The court also said the applicants negated the provisions of the said rule when they allowed their lawyer to depose to an affidavit on their behalf, despite the fact that they were not detained nor was their movement restrained.

“According to the provisions of order 2, rule 4 of the Fundamental Rights procedure rules, any person who alleges that any of his fundamental rights has been infringed, or likely to be infringed may apply to the court.

“The affidavit shall be deposed by the applicant. But where the applicant is in detention or his movement restrained, someone who has personal knowledge of the facts can depose to the affidavit.”
The judge said the lawyer who filed on behalf of the applicants failed to state whether they were in detention, hospitalised or restrained from movement, as required by the provision.

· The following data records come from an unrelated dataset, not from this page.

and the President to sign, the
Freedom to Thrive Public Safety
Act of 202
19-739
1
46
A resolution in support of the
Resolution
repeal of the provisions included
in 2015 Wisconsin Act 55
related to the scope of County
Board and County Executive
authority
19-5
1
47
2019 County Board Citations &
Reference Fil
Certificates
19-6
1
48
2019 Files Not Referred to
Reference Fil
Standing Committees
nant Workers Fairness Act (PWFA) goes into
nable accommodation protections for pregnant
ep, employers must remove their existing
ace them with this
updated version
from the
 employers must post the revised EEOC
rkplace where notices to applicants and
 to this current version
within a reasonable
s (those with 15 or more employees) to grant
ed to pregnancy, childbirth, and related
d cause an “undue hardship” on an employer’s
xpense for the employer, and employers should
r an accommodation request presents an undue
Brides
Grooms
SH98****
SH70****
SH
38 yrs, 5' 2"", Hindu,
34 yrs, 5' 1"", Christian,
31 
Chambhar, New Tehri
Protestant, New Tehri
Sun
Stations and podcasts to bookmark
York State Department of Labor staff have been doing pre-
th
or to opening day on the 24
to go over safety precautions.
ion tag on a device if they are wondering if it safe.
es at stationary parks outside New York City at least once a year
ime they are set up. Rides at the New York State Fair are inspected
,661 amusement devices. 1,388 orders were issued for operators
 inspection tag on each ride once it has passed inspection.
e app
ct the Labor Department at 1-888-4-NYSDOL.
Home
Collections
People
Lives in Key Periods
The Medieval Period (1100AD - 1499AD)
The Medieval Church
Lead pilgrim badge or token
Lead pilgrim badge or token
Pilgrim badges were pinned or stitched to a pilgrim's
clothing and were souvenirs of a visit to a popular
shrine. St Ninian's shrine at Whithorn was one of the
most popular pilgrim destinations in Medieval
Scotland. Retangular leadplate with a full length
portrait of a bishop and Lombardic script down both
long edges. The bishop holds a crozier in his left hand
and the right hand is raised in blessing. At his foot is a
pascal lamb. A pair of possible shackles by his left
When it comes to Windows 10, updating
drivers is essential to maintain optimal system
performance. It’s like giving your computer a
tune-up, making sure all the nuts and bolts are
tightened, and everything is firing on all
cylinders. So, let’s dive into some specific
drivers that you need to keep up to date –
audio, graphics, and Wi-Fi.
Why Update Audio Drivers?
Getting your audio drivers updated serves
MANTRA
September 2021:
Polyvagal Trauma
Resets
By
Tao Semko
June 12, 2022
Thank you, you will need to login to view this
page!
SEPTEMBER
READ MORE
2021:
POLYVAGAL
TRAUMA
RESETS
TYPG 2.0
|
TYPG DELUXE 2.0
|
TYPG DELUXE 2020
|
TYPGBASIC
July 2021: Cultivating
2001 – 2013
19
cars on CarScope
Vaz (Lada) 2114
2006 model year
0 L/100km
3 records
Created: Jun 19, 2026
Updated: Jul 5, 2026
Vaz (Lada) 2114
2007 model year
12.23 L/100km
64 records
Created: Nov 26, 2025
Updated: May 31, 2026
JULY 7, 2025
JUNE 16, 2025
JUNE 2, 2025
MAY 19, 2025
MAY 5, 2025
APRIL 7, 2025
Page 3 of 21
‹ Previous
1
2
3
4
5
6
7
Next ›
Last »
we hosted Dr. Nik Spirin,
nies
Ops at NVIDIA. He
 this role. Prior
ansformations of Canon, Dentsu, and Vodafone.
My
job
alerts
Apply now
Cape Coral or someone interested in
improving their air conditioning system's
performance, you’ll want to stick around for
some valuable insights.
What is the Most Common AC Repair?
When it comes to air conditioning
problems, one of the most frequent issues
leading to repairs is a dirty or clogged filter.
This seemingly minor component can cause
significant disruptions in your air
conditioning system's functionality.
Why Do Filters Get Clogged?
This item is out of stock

“This is where the court ought to have determined the case. The objection of the police ought to have succeeded, ” Mr Abang ruled.

The judge also said the submissions of the applicants that their rights were infringed could not be upheld since they were only invited by the police. Mr Abang said the police have a constitutional duty to invite persons accused of disrupting the law and order or involved in a criminal allegation, as was the case with the senators.

“Where crime is alleged, the police have a duty to invite. The court cannot restrain the police, so long as they are acting within the ambits of the law.
“Therefore it is my view that the police invitation on October 6 and 8 remain valid,” the judge ruled.